United States District Court, M.D. Florida, Fort Myers Division
Mar 20, 2009
Case No. 2:07-cv-548-FtM-DNF (M.D. Fla. Mar. 20, 2009)

Opinion

Case No. 2:07-cv-548-FtM-DNF.

March 20, 2009


OPINION AND ORDER

Pursuant to 28 U.S.C. § 636(c), Fed.R.Civ.P. 73, and the consent of the parties, the undersigned is the presiding judge.See Order at Doc. #57.


I.

This matter comes before the Court upon review of the Defendants' Joint Motion to Dismiss and Incorporated Memorandum of Law (Doc. #49, Mot. Dismiss), filed on behalf of Defendants Ellegood, Camp, Hall, and Howard. Plaintiff filed a Reply (Doc. #51, Reply). This matter is ripe for review.

Plaintiff, who is proceeding pro se, initiated this action by filing a Civil Rights Complaint Form (Doc. #1, Complaint) on August 31, 2007. Plaintiff alleges that his constitutional rights were violated based on incidents that allegedly occurred while incarcerated in the Lee County Jail for purposes of attending his post-conviction hearings. On March 18, 2008, Plaintiff filed a "Motion to Amend/Correct," to which the Defendants filed a response. Upon review of the matters, the Court entered an Order (Doc. #43) granting Plaintiff's Motion to Amend and deeming Plaintiff's Amended Complaint (Doc. #48) as the operative pleading in this matter. Plaintiff attaches exhibits (Pl's Exhs.

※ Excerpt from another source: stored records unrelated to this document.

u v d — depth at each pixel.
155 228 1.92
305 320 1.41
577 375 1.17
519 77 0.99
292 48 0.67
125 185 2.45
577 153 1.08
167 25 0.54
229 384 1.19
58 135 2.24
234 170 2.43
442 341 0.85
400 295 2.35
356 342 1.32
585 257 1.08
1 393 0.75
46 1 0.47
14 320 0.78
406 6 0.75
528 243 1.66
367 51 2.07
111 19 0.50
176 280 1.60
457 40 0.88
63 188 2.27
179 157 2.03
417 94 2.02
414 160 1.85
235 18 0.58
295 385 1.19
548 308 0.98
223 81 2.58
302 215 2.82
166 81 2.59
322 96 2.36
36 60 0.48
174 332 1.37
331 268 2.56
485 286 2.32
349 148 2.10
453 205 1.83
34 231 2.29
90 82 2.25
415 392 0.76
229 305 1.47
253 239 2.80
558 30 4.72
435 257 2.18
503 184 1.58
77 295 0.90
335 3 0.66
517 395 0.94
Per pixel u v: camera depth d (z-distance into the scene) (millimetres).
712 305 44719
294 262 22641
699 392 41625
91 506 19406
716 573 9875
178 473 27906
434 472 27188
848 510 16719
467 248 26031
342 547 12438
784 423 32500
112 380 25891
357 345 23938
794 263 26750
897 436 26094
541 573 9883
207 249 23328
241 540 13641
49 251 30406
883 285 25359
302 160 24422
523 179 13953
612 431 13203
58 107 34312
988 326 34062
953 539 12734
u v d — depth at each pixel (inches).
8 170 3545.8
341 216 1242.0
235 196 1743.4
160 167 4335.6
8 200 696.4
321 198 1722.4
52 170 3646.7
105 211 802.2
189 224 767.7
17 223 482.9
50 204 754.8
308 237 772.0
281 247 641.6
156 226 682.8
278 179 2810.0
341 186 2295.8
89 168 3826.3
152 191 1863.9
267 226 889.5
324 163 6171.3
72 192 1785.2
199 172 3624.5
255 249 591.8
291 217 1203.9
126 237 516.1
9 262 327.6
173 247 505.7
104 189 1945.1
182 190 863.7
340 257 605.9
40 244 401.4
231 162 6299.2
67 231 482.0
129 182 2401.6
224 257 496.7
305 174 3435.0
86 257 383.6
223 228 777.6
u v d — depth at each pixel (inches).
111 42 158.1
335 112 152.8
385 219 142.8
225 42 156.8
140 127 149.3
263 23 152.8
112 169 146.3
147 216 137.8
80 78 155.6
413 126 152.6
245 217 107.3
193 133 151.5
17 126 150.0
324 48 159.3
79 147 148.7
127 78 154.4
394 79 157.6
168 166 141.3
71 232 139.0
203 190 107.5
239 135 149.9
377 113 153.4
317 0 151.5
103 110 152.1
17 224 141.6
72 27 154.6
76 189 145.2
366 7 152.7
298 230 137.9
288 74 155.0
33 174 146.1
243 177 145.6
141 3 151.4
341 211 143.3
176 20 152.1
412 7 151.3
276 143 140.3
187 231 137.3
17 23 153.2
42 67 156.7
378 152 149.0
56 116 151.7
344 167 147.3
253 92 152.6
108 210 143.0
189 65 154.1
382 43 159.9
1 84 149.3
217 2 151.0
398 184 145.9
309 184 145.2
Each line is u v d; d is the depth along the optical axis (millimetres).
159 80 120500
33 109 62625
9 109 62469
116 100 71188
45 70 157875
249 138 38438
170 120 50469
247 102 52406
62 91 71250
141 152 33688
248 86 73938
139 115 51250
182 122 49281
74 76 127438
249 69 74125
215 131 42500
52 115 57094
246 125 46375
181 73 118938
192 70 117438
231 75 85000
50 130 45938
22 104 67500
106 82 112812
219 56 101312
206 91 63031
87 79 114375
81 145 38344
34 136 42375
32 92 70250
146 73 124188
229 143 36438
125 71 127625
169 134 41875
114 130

A-I) to his Amended Complaint, including, inter alia, a copy of a page from the Quran provided to him while at the Lee County Jail.

II.

The Amended Complaint names the following Defendants from the Lee County Jail: Major Thomas Ellegood, Captain Scott Hall, Reverend Gerald Camp, and Secretary Barbara Howard. Amended Complaint at 1. Under the "Statement of Claim" section on the Complaint, Plaintiff states:

First Amendment violation (to receive his holy Quran); Retaliation; Equal Protection violation; and Due Process violations; etc. Eighth Amendment violation-abuse of power via officials. Oppressive and wanton behavior; [sic] and calculated harassment.
Id. at 8.

Specifically, Plaintiff alleges a First Amendment violation based on the alleged interference with his freedom to practice his religion. Pl's Exh. A at 2. The facts in support of his claims, which are assumed true for purposes of this motion, are as follows: Plaintiff's wife ordered him a holy Quran from Amazon's online store on May 14, 2007. Id. The website confirmed that the Quran was delivered to the jail on June 2, 2007. Id. On June 8, 2007, Plaintiff's wife sent an email to Major Waite inquiring as to the status of the package. Id. Defendant Ellegood responded to Plaintiff's wife's email, advising her that the package had been returned to the sender because the jail no longer accepts unauthorized packages for inmates. Defendant Ellegood explained that according to jail policy, religious packages must be directed to Reverend Camp and then delivered to the inmate. Id. at 3. Plaintiff states that his wife re-ordered the Quran and sent an email to Defendant Reverend Camp on June 22, 2007. Id. That same day Reverend Camp responded to Plaintiff's wife's email, referring her back to the June 8 email from Defendant Captain Ellegood indicating that packages are not accepted from outside sources. Id. at 4. Plaintiff references a grievance response dated June 28, 2007, in which Defendant Howard stated that a Quran was included for Plaintiff and directed Plaintiff to return the Bible he was issued on March 14, 2007. Id. at 5. Plaintiff claims that the text of the provided Quran was so small that he "experienced pain and great difficulty each time he tried to read and study" the Quran. Id. at 5-6. Plaintiff also contends that some of the text from the Quran was missing. Id. at 6. Plaintiff states that he filed grievances concerning the matter.Id. Plaintiff then alleges that Defendant Howard responded to one of his grievances, indicating that Plaintiff had been provided a replacement Quran on July 5, 2007. Id. Plaintiff contends that he never received a replacement Quran. Id.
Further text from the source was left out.